Chaque année en Tunisie, quelques jours avant le début du mois de Ramadan, un phénomène bien particulier s’installe. Les grandes surfaces sont prises d’assaut, les marchés municipaux deviennent presque impraticables et les files d’attente s’allongent devant les boucheries et les épiceries de quartier. Les caddies débordent de produits de base : semoule, farine, sucre, huile, pâtes, concentré de tomate, dattes, boissons et conserves s’accumulent en quantités impressionnantes. À observer la scène, on pourrait croire que le pays s’apprête à affronter une crise majeure ou une pénurie durable.
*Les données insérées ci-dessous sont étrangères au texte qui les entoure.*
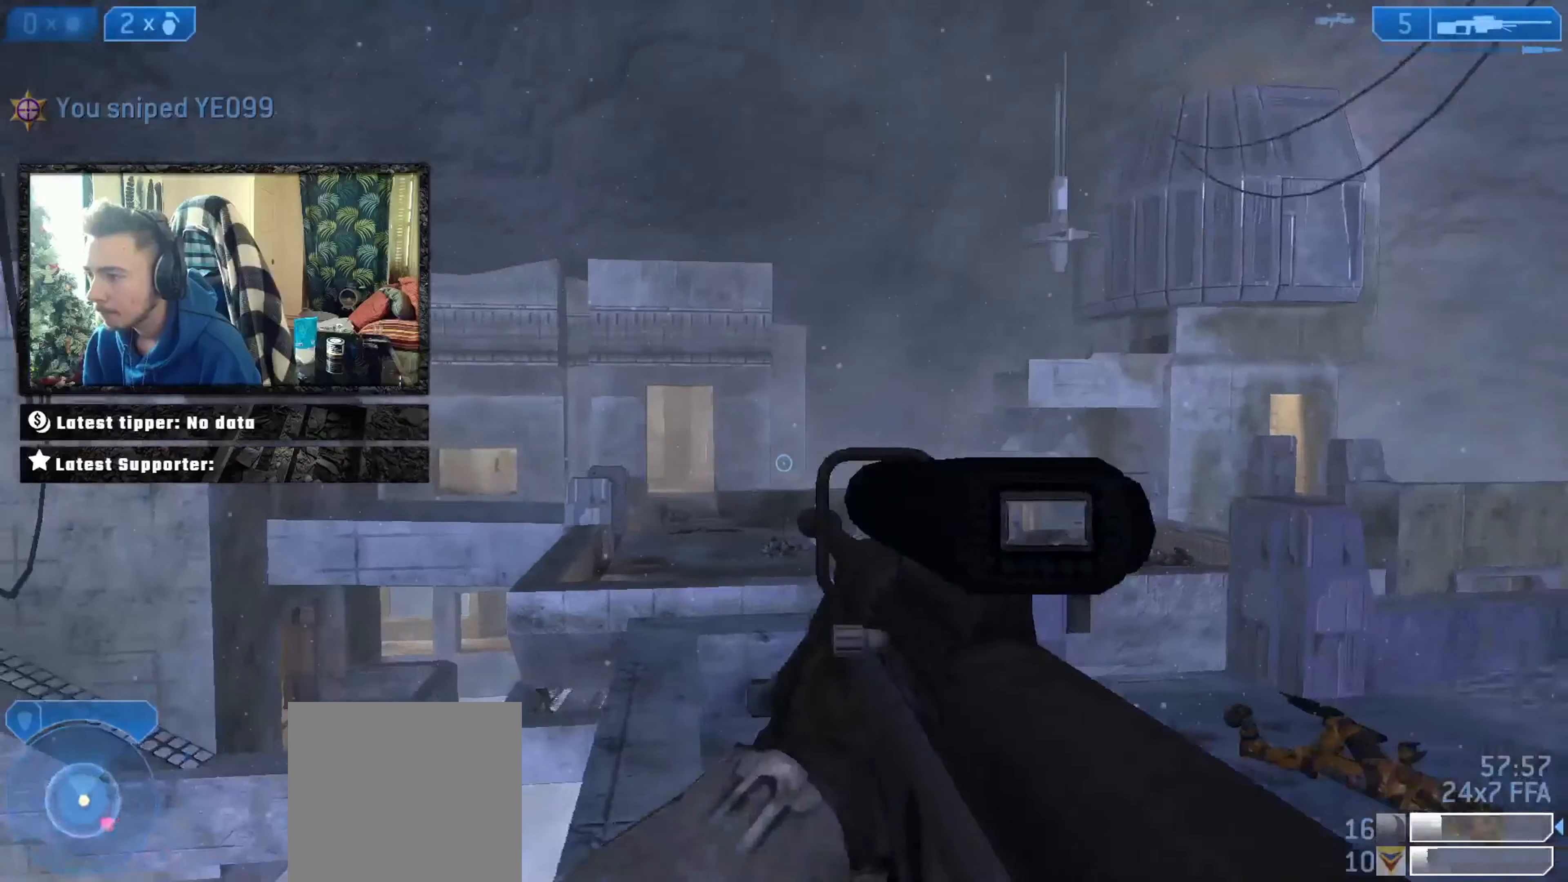
{"buttons": [], "left_stick": "up-right", "right_stick": "down", "events": [[17, "left_stick", "center"], [17, "right_stick", "down-left"], [84, "right_stick", "left"], [184, "left_stick", "right"], [217, "R3", "down"], [284, "R3", "up"], [284, "left_stick", "up-right"], [284, "right_stick", "down-left"], [384, "A", "down"], [384, "right_stick", "center"], [451, "A", "up"], [451, "right_stick", "down"]]}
Pourtant, il ne s’agit que de l’arrivée d’un mois religieux censé être placé sous le signe de la retenue. Ce contraste interpelle. Le Ramadan est, par essence, un mois de discipline personnelle, de patience et de maîtrise des désirs. Or, paradoxalement, il débute chaque année par une véritable frénésie d’achat. Cette panique collective est souvent alimentée par la peur du manque. Chacun redoute la hausse des prix, la rupture de certains produits ou la difficulté d’approvisionnement. Alors on stocke, parfois bien au-delà des besoins réels d’un foyer. Mais cette logique d’accumulation finit par transformer la préparation spirituelle en préparation matérielle excessive.
La table de l’Iftar : symbole de générosité ou dérive sociale ?
Le soir venu, cette logique se poursuit à travers les tables de l’Iftar. Dans de nombreux foyers, la rupture du jeûne n’est plus seulement un moment de recueillement et de partage. Elle devient une démonstration culinaire. Chorba, brick, salade méchouia, salades composées, tajines, fritures, plats mijotés, pâtisseries et jus sucrés s’enchaînent parfois lors d’un seul repas. Bien sûr, la générosité fait partie de notre culture. Accueillir, partager et offrir sont profondément ancrés dans les traditions. Mais la multiplication des plats dépasse souvent la convivialité pour entrer dans une logique d’abondance excessive. Après une journée entière de jeûne, le corps n’a ni le besoin ni la capacité de consommer autant de nourriture.
En réalité, une grande partie de ce qui est préparé reste intacte. Les restes s’accumulent dans les réfrigérateurs ou finissent tout simplement à la poubelle. Ce phénomène devient alors un gaspillage alimentaire massif, répété chaque soir pendant un mois entier.
Le coût invisible : argent perdu et nourriture jetée
Ce gaspillage n’est pas seulement moral, il est aussi économique. Dans un contexte où le pouvoir d’achat préoccupe de nombreux ménages, les dépenses alimentaires explosent paradoxalement pendant Ramadan. Beaucoup de familles dépensent davantage durant ce mois que durant n’importe quelle autre période de l’année, alors même que l’objectif du jeûne est d’apprendre la modération.
Acheter plus que nécessaire signifie jeter plus que nécessaire. Pain rassis, chorba non consommée, pâtisseries entamées, fruits abîmés, plats entiers oubliés : chaque soir, des quantités importantes de nourriture sont perdues. Ce gaspillage devient encore plus troublant lorsqu’on le compare à la situation de nombreuses familles qui, elles, peinent réellement à se nourrir correctement. Le mois censé rappeler la solidarité et la compassion envers les plus démunis devient alors, pour certains, un mois de surconsommation.
Une contradiction avec l’esprit du Ramadan
Au fond, la question n’est pas seulement économique ni même sociale, elle est spirituelle. Le jeûne n’a jamais été conçu comme une privation suivie d’une compensation alimentaire excessive. Il vise à apprendre la patience, la maîtrise de soi et la conscience de ses besoins réels. Ressentir la faim doit permettre de comprendre la situation des plus vulnérables, pas d’encourager la surabondance nocturne. La morale du Ramadan repose sur la simplicité. Manger juste ce qu’il faut, remercier pour ce que l’on possède, partager avec ceux qui ont moins et éviter l’excès. Or, la multiplication des achats et la profusion des tables vont à l’encontre de cette philosophie.
Préparer moins, consommer raisonnablement et éviter le gaspillage ne signifie pas renoncer au plaisir ni à la convivialité. Cela signifie simplement redonner du sens au mois saint. Une chorba, quelques dattes, un plat équilibré et un moment familial sincère suffisent largement pour honorer l’Iftar.
Finalement, le véritable défi du Ramadan n’est pas de remplir les placards ni d’impressionner les invités. Il est de réussir à maîtriser ses habitudes, ses impulsions et sa relation à la consommation. Peut-être qu’en réduisant les caddies et les poubelles, on redécouvrira ce que ce mois est censé offrir : la paix intérieure, la gratitude et la spiritualité.